The fabric paintings use natural elements to explore philosophical matters. Roy says people identify with trees because of their upright form, the expressive gestures of their limbs and the way roots dig into unseen truth. Trees have appeared as significant symbols in most mythologies and religions: for example, the Tree of Life and Tree of Knowledge in Christianity.

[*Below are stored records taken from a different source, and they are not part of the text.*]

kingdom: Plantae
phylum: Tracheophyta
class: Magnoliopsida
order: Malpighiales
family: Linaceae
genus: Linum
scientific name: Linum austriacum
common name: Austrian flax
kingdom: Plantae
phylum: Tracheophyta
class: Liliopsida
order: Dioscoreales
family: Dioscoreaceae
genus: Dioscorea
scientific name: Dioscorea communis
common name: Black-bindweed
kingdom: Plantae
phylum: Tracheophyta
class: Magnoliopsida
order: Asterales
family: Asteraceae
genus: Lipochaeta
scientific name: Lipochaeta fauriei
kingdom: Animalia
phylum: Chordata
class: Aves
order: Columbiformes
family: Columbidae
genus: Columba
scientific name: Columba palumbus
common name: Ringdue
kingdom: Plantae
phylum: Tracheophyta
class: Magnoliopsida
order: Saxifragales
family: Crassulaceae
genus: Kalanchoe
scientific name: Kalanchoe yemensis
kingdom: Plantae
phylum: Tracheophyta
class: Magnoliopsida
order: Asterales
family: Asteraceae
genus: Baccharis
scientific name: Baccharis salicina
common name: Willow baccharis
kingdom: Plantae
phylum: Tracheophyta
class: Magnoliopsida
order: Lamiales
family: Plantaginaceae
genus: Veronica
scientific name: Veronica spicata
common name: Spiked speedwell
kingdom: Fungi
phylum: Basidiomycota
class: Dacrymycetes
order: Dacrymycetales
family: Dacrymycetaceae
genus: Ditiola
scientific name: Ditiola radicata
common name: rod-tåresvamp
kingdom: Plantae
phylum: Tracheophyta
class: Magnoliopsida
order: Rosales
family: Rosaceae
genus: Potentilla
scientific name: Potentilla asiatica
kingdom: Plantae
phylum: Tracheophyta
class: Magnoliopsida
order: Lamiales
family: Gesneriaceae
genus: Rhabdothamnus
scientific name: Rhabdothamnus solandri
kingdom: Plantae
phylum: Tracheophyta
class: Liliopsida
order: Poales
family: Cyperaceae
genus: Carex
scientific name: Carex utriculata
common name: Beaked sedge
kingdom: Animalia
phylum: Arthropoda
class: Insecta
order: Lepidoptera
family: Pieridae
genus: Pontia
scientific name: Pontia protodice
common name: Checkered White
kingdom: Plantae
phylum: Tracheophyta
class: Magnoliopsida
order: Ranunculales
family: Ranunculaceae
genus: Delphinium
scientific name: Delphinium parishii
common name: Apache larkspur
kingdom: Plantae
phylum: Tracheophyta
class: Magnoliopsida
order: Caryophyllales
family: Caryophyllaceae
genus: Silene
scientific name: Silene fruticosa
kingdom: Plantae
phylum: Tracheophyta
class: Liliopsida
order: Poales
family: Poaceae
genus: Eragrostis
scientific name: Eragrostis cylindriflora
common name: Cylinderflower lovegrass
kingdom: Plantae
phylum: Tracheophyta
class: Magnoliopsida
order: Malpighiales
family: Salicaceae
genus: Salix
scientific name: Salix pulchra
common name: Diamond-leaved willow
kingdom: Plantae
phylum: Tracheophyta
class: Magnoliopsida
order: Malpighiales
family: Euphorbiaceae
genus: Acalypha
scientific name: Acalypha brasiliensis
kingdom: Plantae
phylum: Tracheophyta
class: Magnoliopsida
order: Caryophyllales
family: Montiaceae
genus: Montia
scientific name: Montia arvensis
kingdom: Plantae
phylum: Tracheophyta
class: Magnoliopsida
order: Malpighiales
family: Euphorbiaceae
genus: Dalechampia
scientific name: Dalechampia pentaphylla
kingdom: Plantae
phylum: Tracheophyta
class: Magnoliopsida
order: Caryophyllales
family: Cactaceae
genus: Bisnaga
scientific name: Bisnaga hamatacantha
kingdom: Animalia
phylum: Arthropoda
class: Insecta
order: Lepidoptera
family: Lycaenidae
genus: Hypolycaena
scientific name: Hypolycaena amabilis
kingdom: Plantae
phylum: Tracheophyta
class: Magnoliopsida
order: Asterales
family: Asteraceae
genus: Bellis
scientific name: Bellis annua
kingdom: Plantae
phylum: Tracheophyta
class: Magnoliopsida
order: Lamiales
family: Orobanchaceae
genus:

Celtic cultures venerated the oak; they considered it bad luck to cut down a hawthorn, but good luck to bring branches of the spring blossoms into a house. Roy depicts trees growing on the Niagara Escarpment as symbols of triumph over adversity.

From early tree subjects, Roy’s works have delved deeper into the stories of seeds and soil. Seeds present a perfect “marriage of form and function,” she says. In autumn the cherry birch, Betula lenta, produces winged seeds designed to distribute by blowing across the snow. The Kentucky coffeetree, Gymnocladus dioica, supplies its beans with a nutritious supply of protein.

In all these works, a seed is not just a seed: it is a chinquapin oak acorn or a saskatoon berry. The branch, leaves, seedlings, soil and rocks all reveal aspects of true life. Roy says that science looks for knowledge, while art seeks to make that knowledge more accessible.

However, art also makes truth more appealing. Artists can be prophets by drawing our attention to things. These wall hangings introduce viewers to some of our rarest and most threatened woody species. Seeing the beauty, we must also acknowledge its transcience.